▶ 原始文档
■ ■ ■ ■ ■ ■ ■

图2. lightGBM依赖的第三方库external_libs目录

LightGBM在GPU上的并行计算特性介绍

lightGBM核心的c++实现代码在./include和./src两个目录下：

图3. lightGBM工程目录

LightGBM在GPU上的并行计算特性介绍

lightGBM项目在工程上使用Cmake进行构建，在构建文件CMakeLists.txt中指定了大量编译、链接相关的构建参数和选项。首先找到测试或执行文件的程序入口，在cmakeLists.txt中搜索add_executable，可以找到两处：

add_executable(lightgbm src/main.cpp src/application/application.cpp)

add_executable(testlightgbm ${CPP_TEST_SOURCES})

其中第1处由构建参数BUILD_CLI控制，指定在构建库文件之外是否还生成可执行文件，默认是开启：

option(BUILD_CLI "Build the 'lightbgm' command-line interface in addition to lib_lightgbm" ON)

第2处由参数BUILD_CPP_TEST控制，指定是否生成测试用的可执行文件，默认是关闭；如果开启，需要安装谷歌测试程序才能正常进行测试。（Tips: 谷歌测试和catch2一样，是一款C++单元测试工具）

option(BUILD_CPP_TEST "Build C++ tests with Google Test" OFF)

通过第1处程序入口（src/main.cpp）进入执行路径：main()=>Application::Run()=>Application::Train()=>boosting_->Train()，
定位到了一个Boosting的抽象类，Boosting抽象类下游有4个具体的实现子类，分别为DART、GBDT、GBDTBase、RF：

图4. Boosting抽象类下4个实现抽放方法的子类

LightGBM在GPU上的并行计算特性介绍

这4个子类分别对应的LightGBM中4种boosting类型的具体实现。

LightGBM boosting

我们挑一个最常用的也是默认的boosting实现——GBDT，了解boosting过程。进入到其中的GBDT->train()方法：

// gbdt.cpp
void GBDT::Train(int snapshot_freq, const std::string& model_output_path) {
  Common::FunctionTimer fun_timer("GBDT::Train", global_timer);
  bool is_finished = false;
  auto start_time = std::chrono::steady_clock::now();
  for (int iter = 0; iter < config_->num_iterations && !is_finished; ++iter) {
    is_finished = TrainOneIter(nullptr, nullptr);
    if (!is_finished) {
      is_finished = EvalAndCheckEarlyStopping();
    }
    auto end_time = std::chrono::steady_clock::now();
    // output used time per iteration
    Log::Info("%f seconds elapsed, finished iteration %d", std::chrono::duration<double,
              std::milli>(end_time - start_time) * 1e-3, iter + 1);
    if (snapshot_freq > 0
        && (iter + 1) % snapshot_freq == 0) {
      std::string snapshot_out = model_output_path + ".snapshot_iter_" + std::to_string(iter + 1);
      SaveModelToFile(0, -1, config_->saved_feature_importance_type, snapshot_out.c_str());
    }
  }
}

GBDT::Train()方法的第6 ~ 20行有一个循环体，子树都在此过程中生成。其中循环次数config_->num_iterations为树的棵数，每轮迭代通过第7行的TrainOneIter(nullptr, nullptr)方法生成一棵子树，GBDT::TrainOneIter逻辑如下：

// gbdt.cpp
bool GBDT::TrainOneIter(const score_t* gradients, const score_t* hessians) {
  Common::FunctionTimer fun_timer("GBDT::TrainOneIter", global_timer);
  // init_scores存放单棵树所贡献的 predictRaw，类似于神经网络的logits
  std::vector<double> init_scores(num_tree_per_iteration_, 0.0);
  if (gradients == nullptr || hessians == nullptr) {
    for (int cur_tree_id = 0; cur_tree_id < num_tree_per_iteration_; ++cur_tree_id) {
      // 对predictRaw初始化：
      // 如果目标函数(obj)为logloss, 经过BoostFromAverage后 
      // score = log(p/(1-p))

■ ■ ■ ■ ■ ■ ■

▶ 任务要求
A. 请改写LightGBM源码解析一文中从"第2处由参数BUILD_CP"开始、到"这4个子类分别对应的LightGBM中4种boosting类型的具体实现。"结束的部分，将其中的"子类"一律换成"派生类"，其余内容保持不变。
B. 接着LightGBM源码解析一文的末尾往下续写。

已保存的数据条目:

■ ■ ■ ■ ■ ■ ■

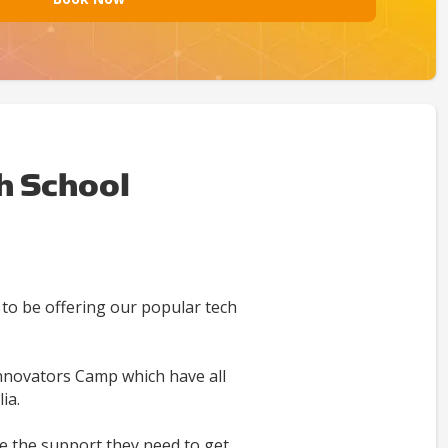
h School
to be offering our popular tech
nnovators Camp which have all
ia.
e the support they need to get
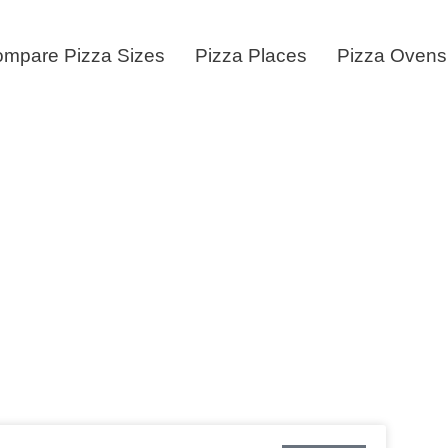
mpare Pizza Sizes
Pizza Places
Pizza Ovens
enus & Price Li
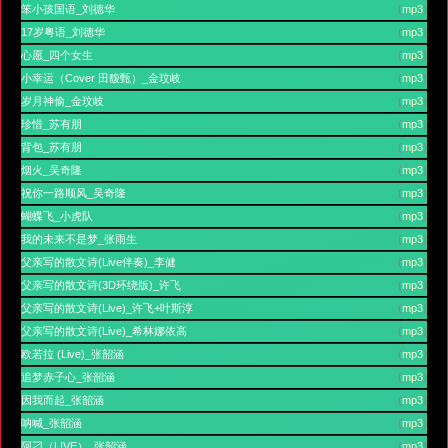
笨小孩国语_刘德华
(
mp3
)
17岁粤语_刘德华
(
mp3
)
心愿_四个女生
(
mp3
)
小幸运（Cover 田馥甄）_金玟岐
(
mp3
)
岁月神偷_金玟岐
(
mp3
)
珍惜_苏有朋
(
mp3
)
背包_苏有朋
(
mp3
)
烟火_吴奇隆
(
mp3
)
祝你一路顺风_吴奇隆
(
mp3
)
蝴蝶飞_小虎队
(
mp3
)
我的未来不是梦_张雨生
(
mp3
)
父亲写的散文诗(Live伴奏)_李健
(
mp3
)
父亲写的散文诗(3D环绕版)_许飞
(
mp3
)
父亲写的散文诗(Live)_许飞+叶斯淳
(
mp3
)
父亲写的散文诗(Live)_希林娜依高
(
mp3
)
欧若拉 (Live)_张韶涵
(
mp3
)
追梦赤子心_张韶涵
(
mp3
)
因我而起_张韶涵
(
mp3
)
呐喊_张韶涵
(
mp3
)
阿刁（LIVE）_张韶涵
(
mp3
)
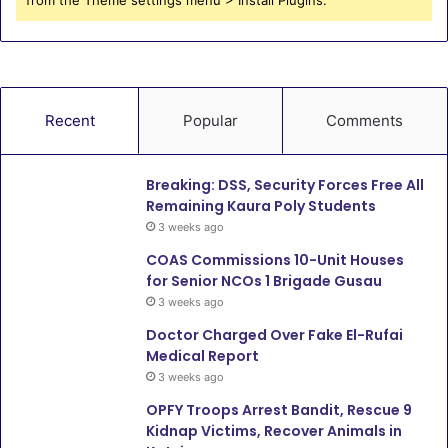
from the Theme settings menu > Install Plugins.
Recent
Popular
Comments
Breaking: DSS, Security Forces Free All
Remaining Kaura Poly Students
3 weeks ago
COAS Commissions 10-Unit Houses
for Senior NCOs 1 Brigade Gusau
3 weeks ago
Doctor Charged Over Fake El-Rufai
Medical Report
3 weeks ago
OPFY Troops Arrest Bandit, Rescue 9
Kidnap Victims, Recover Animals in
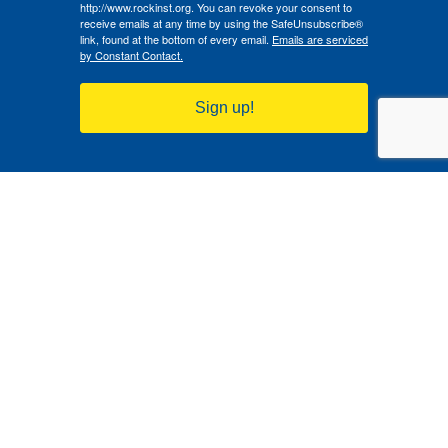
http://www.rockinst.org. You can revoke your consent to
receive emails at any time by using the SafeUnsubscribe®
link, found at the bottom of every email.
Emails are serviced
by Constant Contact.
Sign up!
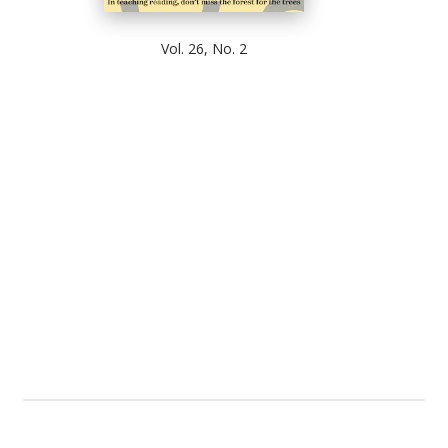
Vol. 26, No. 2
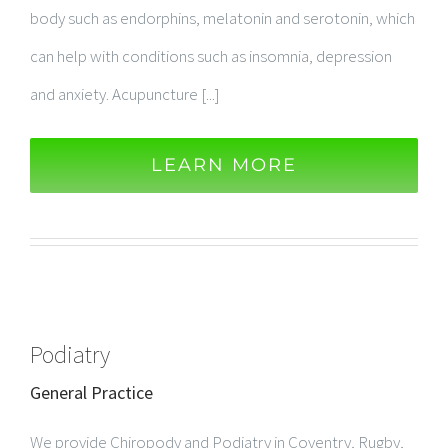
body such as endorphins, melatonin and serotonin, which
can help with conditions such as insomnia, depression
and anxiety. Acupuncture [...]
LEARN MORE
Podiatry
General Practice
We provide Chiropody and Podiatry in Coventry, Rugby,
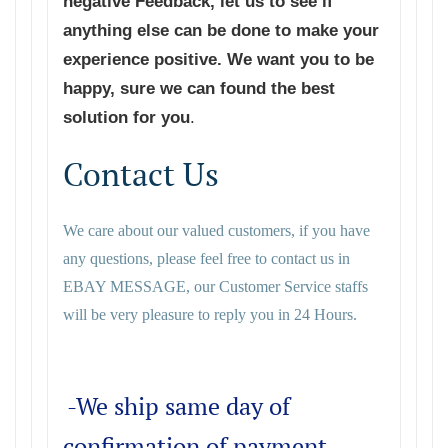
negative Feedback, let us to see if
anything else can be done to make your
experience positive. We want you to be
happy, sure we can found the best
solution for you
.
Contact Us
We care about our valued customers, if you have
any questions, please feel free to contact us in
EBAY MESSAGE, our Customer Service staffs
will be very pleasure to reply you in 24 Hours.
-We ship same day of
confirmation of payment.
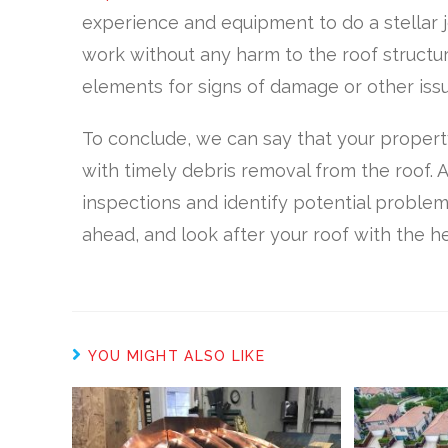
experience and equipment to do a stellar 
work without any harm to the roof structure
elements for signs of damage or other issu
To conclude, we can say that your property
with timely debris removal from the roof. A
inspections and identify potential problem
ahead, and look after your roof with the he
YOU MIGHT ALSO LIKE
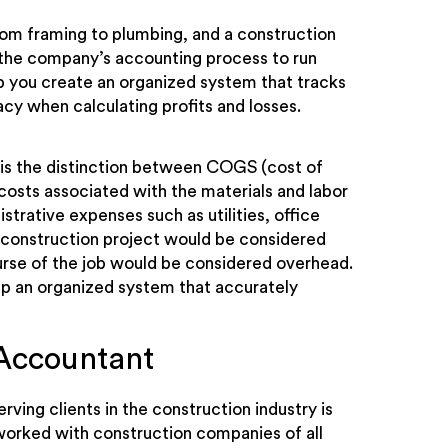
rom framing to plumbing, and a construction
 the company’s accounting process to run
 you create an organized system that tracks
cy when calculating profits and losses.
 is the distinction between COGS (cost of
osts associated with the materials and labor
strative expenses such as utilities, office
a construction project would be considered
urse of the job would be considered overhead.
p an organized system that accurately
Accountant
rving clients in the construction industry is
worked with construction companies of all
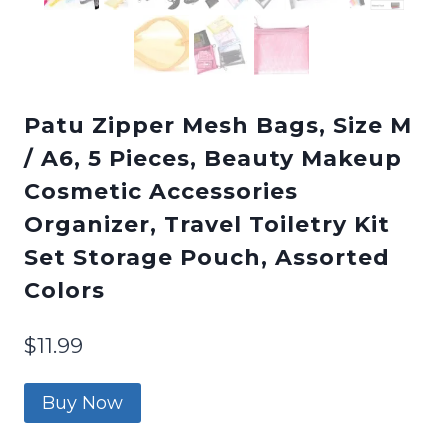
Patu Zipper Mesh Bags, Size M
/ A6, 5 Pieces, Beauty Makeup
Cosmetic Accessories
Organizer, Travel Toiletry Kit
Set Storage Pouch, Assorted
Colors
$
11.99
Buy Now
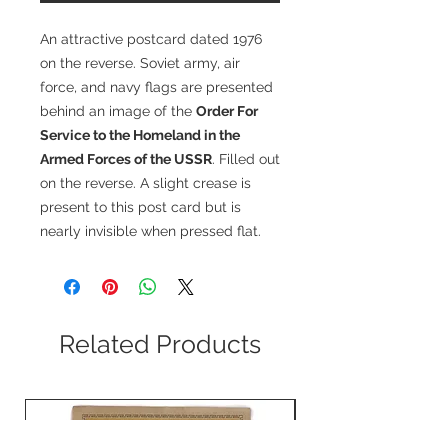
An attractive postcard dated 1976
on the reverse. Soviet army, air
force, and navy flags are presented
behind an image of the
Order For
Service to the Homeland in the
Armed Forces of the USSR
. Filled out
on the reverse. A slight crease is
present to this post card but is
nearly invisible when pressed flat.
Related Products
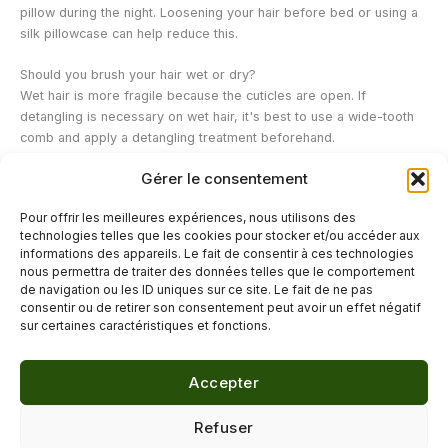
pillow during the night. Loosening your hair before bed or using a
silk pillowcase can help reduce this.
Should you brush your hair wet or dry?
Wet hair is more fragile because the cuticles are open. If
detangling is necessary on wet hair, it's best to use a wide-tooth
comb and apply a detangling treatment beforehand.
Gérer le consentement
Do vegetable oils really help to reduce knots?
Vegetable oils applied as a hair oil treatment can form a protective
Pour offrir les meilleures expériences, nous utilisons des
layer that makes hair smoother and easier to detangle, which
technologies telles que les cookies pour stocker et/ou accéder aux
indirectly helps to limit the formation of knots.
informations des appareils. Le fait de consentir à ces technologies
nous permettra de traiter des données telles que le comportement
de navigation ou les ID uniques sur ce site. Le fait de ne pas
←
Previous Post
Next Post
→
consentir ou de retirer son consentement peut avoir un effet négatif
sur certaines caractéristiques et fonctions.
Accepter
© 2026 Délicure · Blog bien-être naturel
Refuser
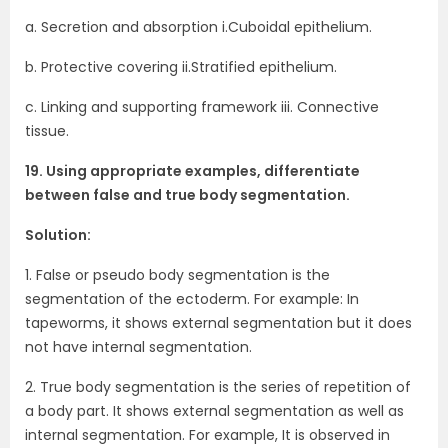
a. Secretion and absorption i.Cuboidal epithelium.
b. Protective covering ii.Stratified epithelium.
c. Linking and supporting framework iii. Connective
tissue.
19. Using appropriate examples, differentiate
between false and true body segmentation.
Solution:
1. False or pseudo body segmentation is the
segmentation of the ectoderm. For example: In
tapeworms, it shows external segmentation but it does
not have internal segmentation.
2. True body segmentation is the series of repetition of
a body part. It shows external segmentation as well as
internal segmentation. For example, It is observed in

■ ■ ■ ■ ■ ■ ■

▶ 参考答案
A.
第2处由参数BUILD_CPP_TEST控制，指定是否生成测试用的可执行文件，默认是关闭；如果开启，需要安装谷歌测试程序才能正常进行测试。（Tips: 谷歌测试和catch2一样，是一款C++单元测试工具）

option(BUILD_CPP_TEST "Build C++ tests with Google Test" OFF)

通过第1处程序入口（src/main.cpp）进入执行路径：main()=>Application::Run()=>Application::Train()=>boosting_->Train()，
定位到了一个Boosting的抽象类，Boosting抽象类下游有4个具体的实现派生类，分别为DART、GBDT、GBDTBase、RF：

图4. Boosting抽象类下4个实现抽放方法的派生类

LightGBM在GPU上的并行计算特性介绍

这4个派生类分别对应的LightGBM中4种boosting类型的具体实现。

B.
      //    => sigmoid(score) = p
      // 如果训练样本weight=1，p为该类别在训练数据集中的占比
      init_scores[cur_tree_id] = BoostFromAverage(cur_tree_id, true); 
    }
    // Boosting()更新梯度(GBDT::gradients_pointer_)与二阶偏导(GBDT::hessians_pointer_)
    Boosting();
    // 获取更新后的梯度与二阶偏导
    gradients = gradients_pointer_; 
    hessians = hessians_pointer_;
  } else { // 如果调用方传入了梯度和二阶偏导数据，则直接将传入数据复制到GBDT梯度和二阶偏导属性下

    CHECK(objective_function_ == nullptr);
    if (data_sample_strategy_->IsHessianChange()) {
      // need to copy customized gradients when using GOSS
      int64_t total_size = static_cast<int64_t>(num_data_) * num_tree_per_iteration_;
      #pragma omp parallel for schedule(static)
      for (int64_t i = 0; i < total_size; ++i) {
        // 复制数据，GBDT::gradients_和GBDT::gradients_pointer_
        // 一个是使用自定义的allocator分配堆内存所得到的容器，一个是指针，
         // 两者两位一体，GBDT::hessians_和GBDT::hessians_pointer_也一样
         // 具体关系可见 GBDT::init() => ResetGradientBuffers()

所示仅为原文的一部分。